[Required action] Convert the lines below into a JSON list of strings, one string per line, leaving out any blank lines.

[Extracted page text data]

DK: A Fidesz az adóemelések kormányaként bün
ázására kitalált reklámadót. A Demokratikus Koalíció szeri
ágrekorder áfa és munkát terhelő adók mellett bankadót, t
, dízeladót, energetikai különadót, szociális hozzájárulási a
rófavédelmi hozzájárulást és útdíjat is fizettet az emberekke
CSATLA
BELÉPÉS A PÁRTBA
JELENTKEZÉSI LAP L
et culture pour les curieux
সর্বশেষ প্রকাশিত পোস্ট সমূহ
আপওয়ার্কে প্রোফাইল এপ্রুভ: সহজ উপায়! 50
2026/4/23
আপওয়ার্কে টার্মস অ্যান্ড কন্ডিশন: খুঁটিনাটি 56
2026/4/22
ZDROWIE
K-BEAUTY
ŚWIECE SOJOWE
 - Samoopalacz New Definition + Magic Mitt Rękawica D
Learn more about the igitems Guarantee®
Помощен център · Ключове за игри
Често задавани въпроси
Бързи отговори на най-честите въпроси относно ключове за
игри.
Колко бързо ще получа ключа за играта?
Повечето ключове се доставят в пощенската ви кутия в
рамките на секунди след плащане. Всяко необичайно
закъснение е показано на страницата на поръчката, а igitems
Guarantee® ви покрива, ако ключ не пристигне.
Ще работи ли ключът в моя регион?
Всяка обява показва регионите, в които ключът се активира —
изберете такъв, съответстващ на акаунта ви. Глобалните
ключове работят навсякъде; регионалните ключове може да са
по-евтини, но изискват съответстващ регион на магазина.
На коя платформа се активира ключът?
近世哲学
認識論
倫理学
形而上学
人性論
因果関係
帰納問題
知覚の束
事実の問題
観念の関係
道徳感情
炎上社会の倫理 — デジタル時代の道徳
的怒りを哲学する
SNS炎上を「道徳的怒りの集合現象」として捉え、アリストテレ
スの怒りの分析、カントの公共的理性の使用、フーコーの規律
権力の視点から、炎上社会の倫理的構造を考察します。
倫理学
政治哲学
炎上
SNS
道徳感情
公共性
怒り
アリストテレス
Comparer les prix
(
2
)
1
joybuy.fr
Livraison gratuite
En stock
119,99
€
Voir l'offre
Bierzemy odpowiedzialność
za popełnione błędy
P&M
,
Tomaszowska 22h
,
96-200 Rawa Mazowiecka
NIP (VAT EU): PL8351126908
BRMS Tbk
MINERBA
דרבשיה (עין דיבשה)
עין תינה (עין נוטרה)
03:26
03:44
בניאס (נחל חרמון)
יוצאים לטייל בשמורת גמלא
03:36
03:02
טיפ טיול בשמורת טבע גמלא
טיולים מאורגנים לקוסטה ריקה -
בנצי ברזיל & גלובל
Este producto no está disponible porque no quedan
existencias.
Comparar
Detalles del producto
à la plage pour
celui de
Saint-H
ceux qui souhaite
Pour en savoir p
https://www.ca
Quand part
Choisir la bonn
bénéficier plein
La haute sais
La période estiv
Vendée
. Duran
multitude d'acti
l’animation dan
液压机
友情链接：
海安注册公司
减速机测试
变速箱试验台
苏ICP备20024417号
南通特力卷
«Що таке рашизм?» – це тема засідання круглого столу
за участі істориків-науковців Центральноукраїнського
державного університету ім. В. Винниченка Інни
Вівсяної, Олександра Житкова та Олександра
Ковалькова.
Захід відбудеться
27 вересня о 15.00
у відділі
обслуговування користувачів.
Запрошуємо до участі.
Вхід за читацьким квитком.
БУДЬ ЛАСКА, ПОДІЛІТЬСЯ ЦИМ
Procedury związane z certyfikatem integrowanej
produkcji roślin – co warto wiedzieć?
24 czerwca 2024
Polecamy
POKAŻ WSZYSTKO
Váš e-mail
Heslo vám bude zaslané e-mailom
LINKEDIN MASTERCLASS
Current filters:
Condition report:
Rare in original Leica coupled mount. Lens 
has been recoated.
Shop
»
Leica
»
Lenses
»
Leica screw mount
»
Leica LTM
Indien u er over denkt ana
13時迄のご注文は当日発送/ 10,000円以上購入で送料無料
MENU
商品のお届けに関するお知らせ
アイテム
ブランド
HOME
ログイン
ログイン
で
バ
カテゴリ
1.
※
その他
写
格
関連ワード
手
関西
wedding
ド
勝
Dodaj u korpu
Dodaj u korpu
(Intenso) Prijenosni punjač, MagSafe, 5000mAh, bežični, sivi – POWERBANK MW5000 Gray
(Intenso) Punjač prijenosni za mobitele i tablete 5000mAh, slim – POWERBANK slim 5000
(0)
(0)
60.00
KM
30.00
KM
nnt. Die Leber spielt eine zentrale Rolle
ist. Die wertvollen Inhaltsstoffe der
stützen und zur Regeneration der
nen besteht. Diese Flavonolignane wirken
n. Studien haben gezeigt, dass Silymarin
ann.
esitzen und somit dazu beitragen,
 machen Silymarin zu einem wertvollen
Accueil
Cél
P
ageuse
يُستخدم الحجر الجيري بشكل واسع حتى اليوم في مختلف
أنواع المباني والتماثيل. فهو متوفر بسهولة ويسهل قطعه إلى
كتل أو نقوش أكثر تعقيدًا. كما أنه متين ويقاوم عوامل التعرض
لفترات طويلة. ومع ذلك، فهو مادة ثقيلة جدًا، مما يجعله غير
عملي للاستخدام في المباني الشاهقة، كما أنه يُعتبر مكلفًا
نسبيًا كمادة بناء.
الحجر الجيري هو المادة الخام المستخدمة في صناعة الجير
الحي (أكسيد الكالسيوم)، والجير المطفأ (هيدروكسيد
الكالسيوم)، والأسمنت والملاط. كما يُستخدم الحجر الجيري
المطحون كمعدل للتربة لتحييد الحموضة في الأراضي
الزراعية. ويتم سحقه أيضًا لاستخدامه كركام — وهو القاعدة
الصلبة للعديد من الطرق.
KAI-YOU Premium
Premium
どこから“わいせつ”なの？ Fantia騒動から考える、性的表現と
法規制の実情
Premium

[Completed exercise]
[
  "DK: A Fidesz az adóemelések kormányaként bün",
  "ázására kitalált reklámadót. A Demokratikus Koalíció szeri",
  "ágrekorder áfa és munkát terhelő adók mellett bankadót, t",
  ", dízeladót, energetikai különadót, szociális hozzájárulási a",
  "rófavédelmi hozzájárulást és útdíjat is fizettet az emberekke",
  "CSATLA",
  "BELÉPÉS A PÁRTBA",
  "JELENTKEZÉSI LAP L",
  "et culture pour les curieux",
  "সর্বশেষ প্রকাশিত পোস্ট সমূহ",
  "আপওয়ার্কে প্রোফাইল এপ্রুভ: সহজ উপায়! 50",
  "2026/4/23",
  "আপওয়ার্কে টার্মস অ্যান্ড কন্ডিশন: খুঁটিনাটি 56",
  "2026/4/22",
  "ZDROWIE",
  "K-BEAUTY",
  "ŚWIECE SOJOWE",
  " - Samoopalacz New Definition + Magic Mitt Rękawica D",
  "Learn more about the igitems Guarantee®",
  "Помощен център · Ключове за игри",
  "Често задавани въпроси",
  "Бързи отговори на най-честите въпроси относно ключове за",
  "игри.",
  "Колко бързо ще получа ключа за играта?",
  "Повечето ключове се доставят в пощенската ви кутия в",
  "рамките на секунди след плащане. Всяко необичайно",
  "закъснение е показано на страницата на поръчката, а igitems",
  "Guarantee® ви покрива, ако ключ не пристигне.",
  "Ще работи ли ключът в моя регион?",
  "Всяка обява показва регионите, в които ключът се активира —",
  "изберете такъв, съответстващ на акаунта ви. Глобалните",
  "ключове работят навсякъде; регионалните ключове може да са",
  "по-евтини, но изискват съответстващ регион на магазина.",
  "На коя платформа се активира ключът?",
  "近世哲学",
  "認識論",
  "倫理学",
  "形而上学",
  "人性論",
  "因果関係",
  "帰納問題",
  "知覚の束",
  "事実の問題",
  "観念の関係",
  "道徳感情",
  "炎上社会の倫理 — デジタル時代の道徳",
  "的怒りを哲学する",
  "SNS炎上を「道徳的怒りの集合現象」として捉え、アリストテレ",
  "スの怒りの分析、カントの公共的理性の使用、フーコーの規律",
  "権力の視点から、炎上社会の倫理的構造を考察します。",
  "倫理学",
  "政治哲学",
  "炎上",
  "SNS",
  "道徳感情",
  "公共性",
  "怒り",
  "アリストテレス",
  "Comparer les prix",
  "(",
  "2",
  ")",
  "1",
  "joybuy.fr",
  "Livraison gratuite",
  "En stock",
  "119,99",
  "€",
  "Voir l'offre",
  "Bierzemy odpowiedzialność",
  "za popełnione błędy",
  "P&M",
  ",",
  "Tomaszowska 22h",
  ",",
  "96-200 Rawa Mazowiecka",
  "NIP (VAT EU): PL8351126908",
  "BRMS Tbk",
  "MINERBA",
  "דרבשיה (עין דיבשה)",
  "עין תינה (עין נוטרה)",
  "03:26",
  "03:44",
  "בניאס (נחל חרמון)",
  "יוצאים לטייל בשמורת גמלא",
  "03:36",
  "03:02",
  "טיפ טיול בשמורת טבע גמלא",
  "טיולים מאורגנים לקוסטה ריקה -",
  "בנצי ברזיל & גלובל",
  "Este producto no está disponible porque no quedan",
  "existencias.",
  "Comparar",
  "Detalles del producto",
  "à la plage pour",
  "celui de",
  "Saint-H",
  "ceux qui souhaite",
  "Pour en savoir p",
  "https://www.ca",
  "Quand part",
  "Choisir la bonn",
  "bénéficier plein",
  "La haute sais",
  "La période estiv",
  "Vendée",
  ". Duran",
  "multitude d'acti",
  "l’animation dan",
  "液压机",
  "友情链接：",
  "海安注册公司",
  "减速机测试",
  "变速箱试验台",
  "苏ICP备20024417号",
  "南通特力卷",
  "«Що таке рашизм?» – це тема засідання круглого столу",
  "за участі істориків-науковців Центральноукраїнського",
  "державного університету ім. В. Винниченка Інни",
  "Вівсяної, Олександра Житкова та Олександра",
  "Ковалькова.",
  "Захід відбудеться",
  "27 вересня о 15.00",
  "у відділі",
  "обслуговування користувачів.",
  "Запрошуємо до участі.",
  "Вхід за читацьким квитком.",
  "БУДЬ ЛАСКА, ПОДІЛІТЬСЯ ЦИМ",
  "Procedury związane z certyfikatem integrowanej",
  "produkcji roślin – co warto wiedzieć?",
  "24 czerwca 2024",
  "Polecamy",
  "POKAŻ WSZYSTKO",
  "Váš e-mail",
  "Heslo vám bude zaslané e-mailom",
  "LINKEDIN MASTERCLASS",
  "Current filters:",
  "Condition report:",
  "Rare in original Leica coupled mount. Lens ",
  "has been recoated.",
  "Shop",
  "»",
  "Leica",
  "»",
  "Lenses",
  "»",
  "Leica screw mount",
  "»",
  "Leica LTM",
  "Indien u er over denkt ana",
  "13時迄のご注文は当日発送/ 10,000円以上購入で送料無料",
  "MENU",
  "商品のお届けに関するお知らせ",
  "アイテム",
  "ブランド",
  "HOME",
  "ログイン",
  "ログイン",
  "で",
  "バ",
  "カテゴリ",
  "1.",
  "※",
  "その他",
  "写",
  "格",
  "関連ワード",
  "手",
  "関西",
  "wedding",
  "ド",
  "勝",
  "Dodaj u korpu",
  "Dodaj u korpu",
  "(Intenso) Prijenosni punjač, MagSafe, 5000mAh, bežični, sivi – POWERBANK MW5000 Gray",
  "(Intenso) Punjač prijenosni za mobitele i tablete 5000mAh, slim – POWERBANK slim 5000",
  "(0)",
  "(0)",
  "60.00",
  "KM",
  "30.00",
  "KM",
  "nnt. Die Leber spielt eine zentrale Rolle",
  "ist. Die wertvollen Inhaltsstoffe der",
  "stützen und zur Regeneration der",
  "nen besteht. Diese Flavonolignane wirken",
  "n. Studien haben gezeigt, dass Silymarin",
  "ann.",
  "esitzen und somit dazu beitragen,",
  " machen Silymarin zu einem wertvollen",
  "Accueil",
  "Cél",
  "P",
  "ageuse",
  "يُستخدم الحجر الجيري بشكل واسع حتى اليوم في مختلف",
  "أنواع المباني والتماثيل. فهو متوفر بسهولة ويسهل قطعه إلى",
  "كتل أو نقوش أكثر تعقيدًا. كما أنه متين ويقاوم عوامل التعرض",
  "لفترات طويلة. ومع ذلك، فهو مادة ثقيلة جدًا، مما يجعله غير",
  "عملي للاستخدام في المباني الشاهقة، كما أنه يُعتبر مكلفًا",
  "نسبيًا كمادة بناء.",
  "الحجر الجيري هو المادة الخام المستخدمة في صناعة الجير",
  "الحي (أكسيد الكالسيوم)، والجير المطفأ (هيدروكسيد",
  "الكالسيوم)، والأسمنت والملاط. كما يُستخدم الحجر الجيري",
  "المطحون كمعدل للتربة لتحييد الحموضة في الأراضي",
  "الزراعية. ويتم سحقه أيضًا لاستخدامه كركام — وهو القاعدة",
  "الصلبة للعديد من الطرق.",
  "KAI-YOU Premium",
  "Premium",
  "どこから“わいせつ”なの？ Fantia騒動から考える、性的表現と",
  "法規制の実情",
  "Premium"
]